───── Source data
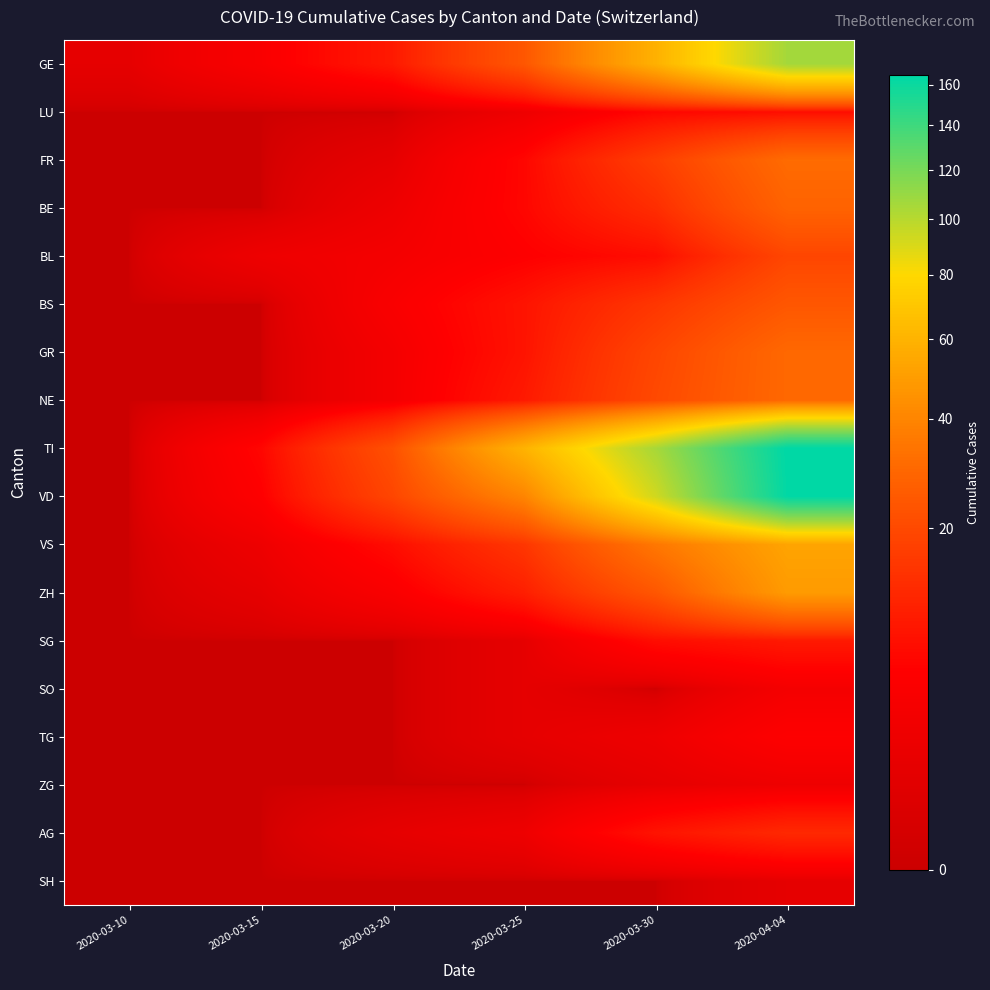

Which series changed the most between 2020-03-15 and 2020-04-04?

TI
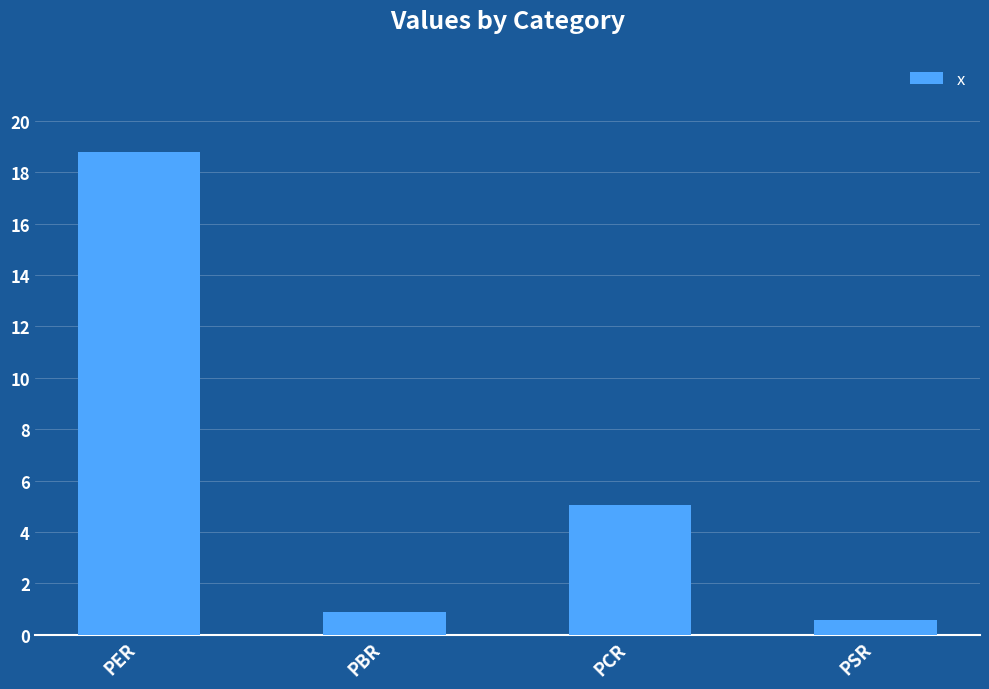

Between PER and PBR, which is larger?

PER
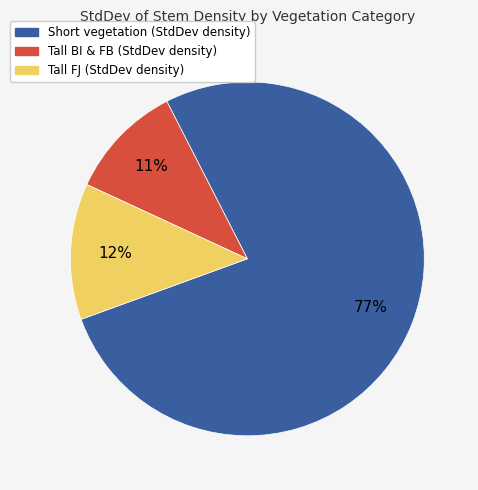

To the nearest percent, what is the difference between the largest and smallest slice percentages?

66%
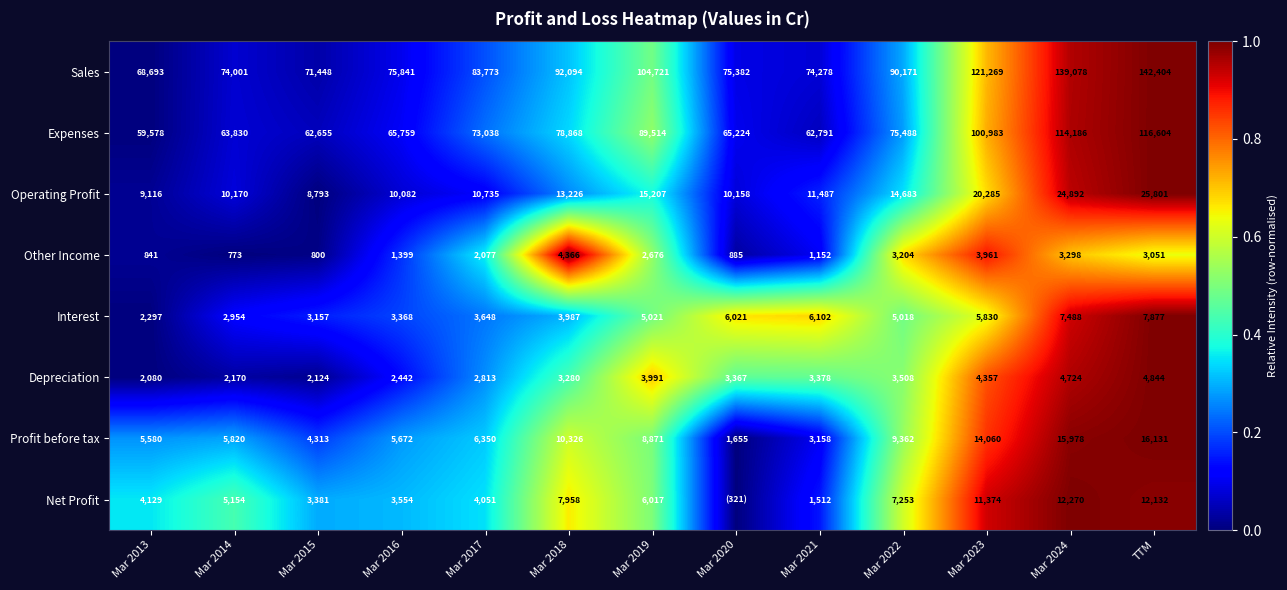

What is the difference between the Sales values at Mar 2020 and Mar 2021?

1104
──────────
▶ **Aim of the exercise**
Copy out all of the data above word for word, but leave out the pictures.

▶ **Answer space**
Which series changed the most between 2020-03-15 and 2020-04-04?

TI

Between PER and PBR, which is larger?

PER

To the nearest percent, what is the difference between the largest and smallest slice percentages?

66%

What is the difference between the Sales values at Mar 2020 and Mar 2021?

1104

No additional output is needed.